Lain lagi cerita temanku yang lain. Ketika dia bingung memutuskan
untuk memilih pekerjaan. Banyak sekali orang yang menyayangkan dirinya resign dari pekerjaan yang dia anggap
mapan. Tapi, di sanalah sisi kebahagiaan yang sempat hilang dan ia temukan
kembali. Di sana ia banyak belajar kalau yang dianggap prestisius belum tentu
menawarkan kebahagiaan bagi dirinya.
Guys, saya pun semakin
memahami tentang kebenaran-kebenaran fatwa pada era postmodernisme ini. Pada kasus
tertentu kita tak bisa menghakimi dan mengklaim kebenaran begitu mudahnya. Kebenaran
pada hal-hal tertentu memang tak pernah mutlak. Sejatinya dalam kehidupan
manusia, mereka selalu belajar. Belajar dengan mengulang kesalahan kemudian
memahami rumusan kebenaran. Belajar bahwa yang baik menurut orang lain belum
tentu sesuai dengan porsi kebutuhan bagi dirinya. Yah, itulah yang dikatakan
perjalanan spiritual manusia. sebuah perjalanan untuk menemukan rumusan hidup dan
kehidupan yang terbaik bagi dirinya. Rumusan spiritual yang mendamaikan
dirinya.
Pada sebuah percakapan tadi siang, hati saya pun kembali berdesir. Sebuah
desiran yang mengingatkan saya pada perjalanan spiritual.
“Dik, terima kasih, sejak mengenalmu saya semakin ingin menyempurnakan
salat saya.”
“Maksudnya?”
“Saya malu, saya memiliki pemahaman teori tentang agama yang jauh
lebih baik dari kamu tapi kamu memiliki pemahaman ketuhanan yang lebih baik
dari saya. Berkat kamu, saya paham apa arti saling melengkapi. Semoga Tuhan
meridai kita dan memantapkan kita untuk selalu meluruskan niat.”
Aamiin.
Aaah pada lain kesempatan
pun saya teringat obrolan ibu-ibu rumpi.
“Eh ini kok gini ya harusnya gini gini gini, itu kan salah. Bal bla bla bla.”

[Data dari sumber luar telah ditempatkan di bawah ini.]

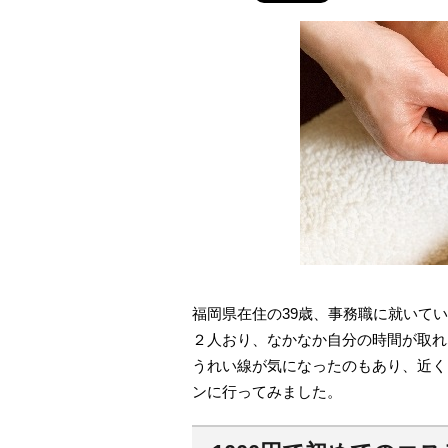
福岡県在住の39歳、事務職に就いて
２人おり、なかなか自分の時間が取れ
うれい線が気になったのもあり、近く
ンに行ってみました。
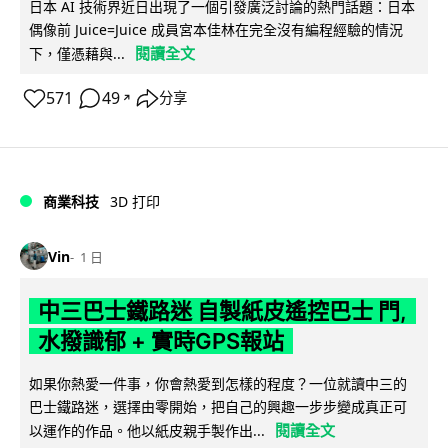
日本 AI 技術界近日出現了一個引發廣泛討論的熱門話題：日本
偶像前 Juice=Juice 成員宮本佳林在完全沒有編程經驗的情況
閱讀全文
下，僅憑藉與...
571
49
分享
↗
商業科技
3D 打印
Vin
1 日
中三巴士鐵路迷 自製紙皮遙控巴士 門,
水撥識郁 + 實時GPS報站
如果你熱愛一件事，你會熱愛到怎樣的程度？一位就讀中三的
巴士鐵路迷，選擇由零開始，把自己的興趣一步步變成真正可
閱讀全文
以運作的作品。他以紙皮親手製作出...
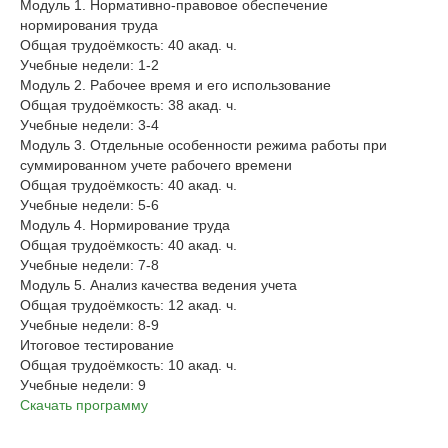
Модуль 1. Нормативно-правовое обеспечение
нормирования труда
Общая трудоёмкость: 40 акад. ч.
Учебные недели: 1-2
Модуль 2. Рабочее время и его использование
Общая трудоёмкость: 38 акад. ч.
Учебные недели: 3-4
Модуль 3. Отдельные особенности режима работы при
суммированном учете рабочего времени
Общая трудоёмкость: 40 акад. ч.
Учебные недели: 5-6
Модуль 4. Нормирование труда
Общая трудоёмкость: 40 акад. ч.
Учебные недели: 7-8
Модуль 5. Анализ качества ведения учета
Общая трудоёмкость: 12 акад. ч.
Учебные недели: 8-9
Итоговое тестирование
Общая трудоёмкость: 10 акад. ч.
Учебные недели: 9
Скачать программу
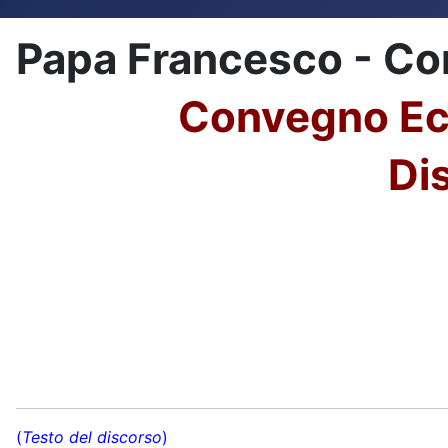
Papa Francesco - C
Convegno Ecc
Di
(
Testo del discorso
)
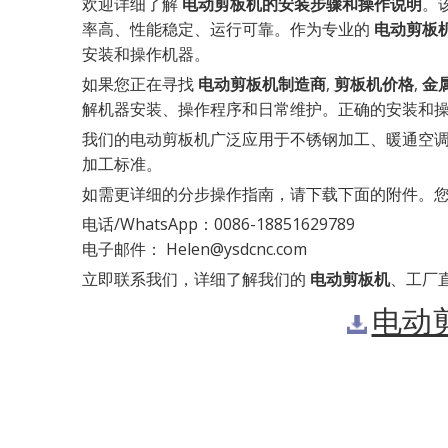
欢迎详细了解
电动剪板机的安装步骤和操作说明
。
率高、性能稳定、运行可靠。作为专业的
电动剪板
安装和操作机器。
如果您正在寻找
电动剪板机制造商
,
剪板机价格
,
金
解机器安装、操作程序和日常维护。正确的安装和
我们的电动剪板机广泛应用于不锈钢加工、暖通空
加工标准。
如需更详细的分步操作指南，请下载下面的附件。
电话/WhatsApp：0086-18851629789
电子邮件：
Helen@ysdcnc.com
立即联系我们，详细了解我们的
电动剪板机
、工厂
电动剪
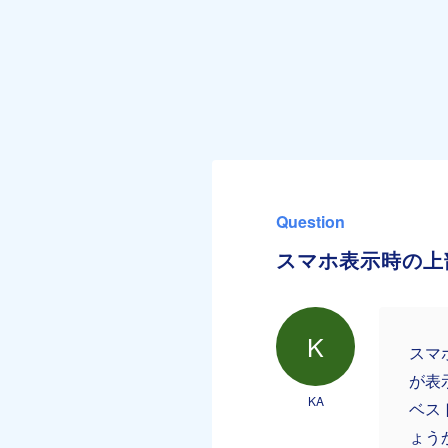
Question
スマホ表示時の上
K
スマ
が表
KA
ベス
ょう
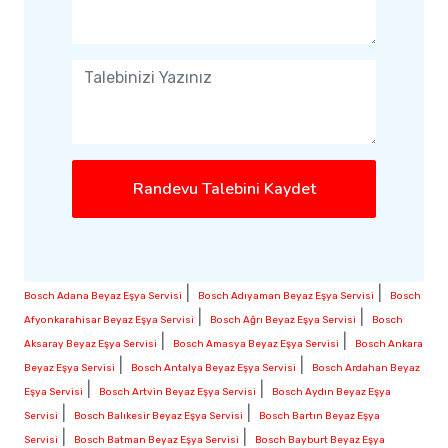
Randevu Talebini Kaydet
|
|
Bosch Adana Beyaz Eşya Servisi
Bosch Adıyaman Beyaz Eşya Servisi
Bosch
|
|
Afyonkarahisar Beyaz Eşya Servisi
Bosch Ağrı Beyaz Eşya Servisi
Bosch
|
|
Aksaray Beyaz Eşya Servisi
Bosch Amasya Beyaz Eşya Servisi
Bosch Ankara
|
|
Beyaz Eşya Servisi
Bosch Antalya Beyaz Eşya Servisi
Bosch Ardahan Beyaz
|
|
Eşya Servisi
Bosch Artvin Beyaz Eşya Servisi
Bosch Aydın Beyaz Eşya
|
|
Servisi
Bosch Balıkesir Beyaz Eşya Servisi
Bosch Bartın Beyaz Eşya
|
|
Servisi
Bosch Batman Beyaz Eşya Servisi
Bosch Bayburt Beyaz Eşya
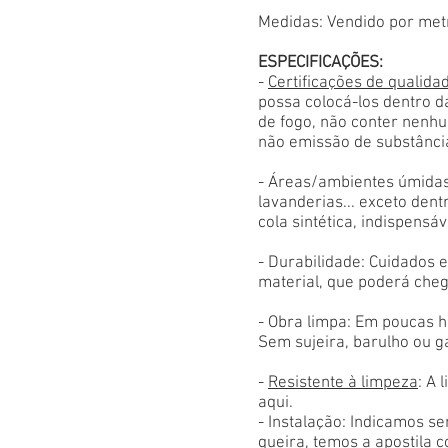
Medidas: Vendido por met
ESPECIFICAÇÕES:
-
Certificações de qualida
possa colocá-los dentro d
de fogo, não conter nenhu
não emissão de substânci
- Áreas/ambientes úmidas
lavanderias... exceto den
cola sintética, indispensáv
- Durabilidade: Cuidados
material, que poderá cheg
- Obra limpa: Em poucas h
Sem sujeira, barulho ou g
-
Resistente à limpeza
: A 
aqui.
- Instalação: Indicamos s
queira, temos a apostila 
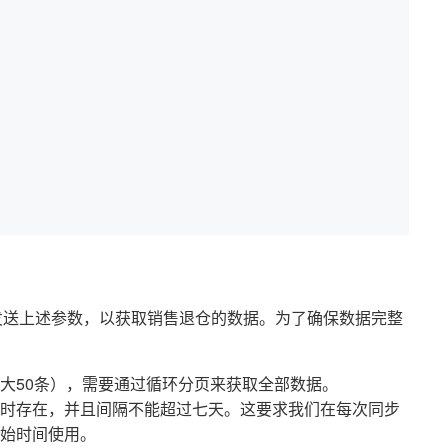
发送上述参数，以获取销售退仓的数据。为了确保数据完整
大50条），需要通过循环分页来获取全部数据。
时存在，并且间隔不能超过七天。这要求我们在每次同步
始时间使用。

“Sebagai orang lain, kita memang hanya memiliki kapasitas untuk
berkomentar. Biarlah apa yang dia lakukan (yang dianggap salah) kelak menjadi
sebuah perjalanan spiritualnya, untuk menemukan rumusan terbaik dalam hidupnya,”
tutup saya.
Semarang, 22 Februari 2015
Setelah usia 25, sebuah perjalanan spiritual yang menakjubkan.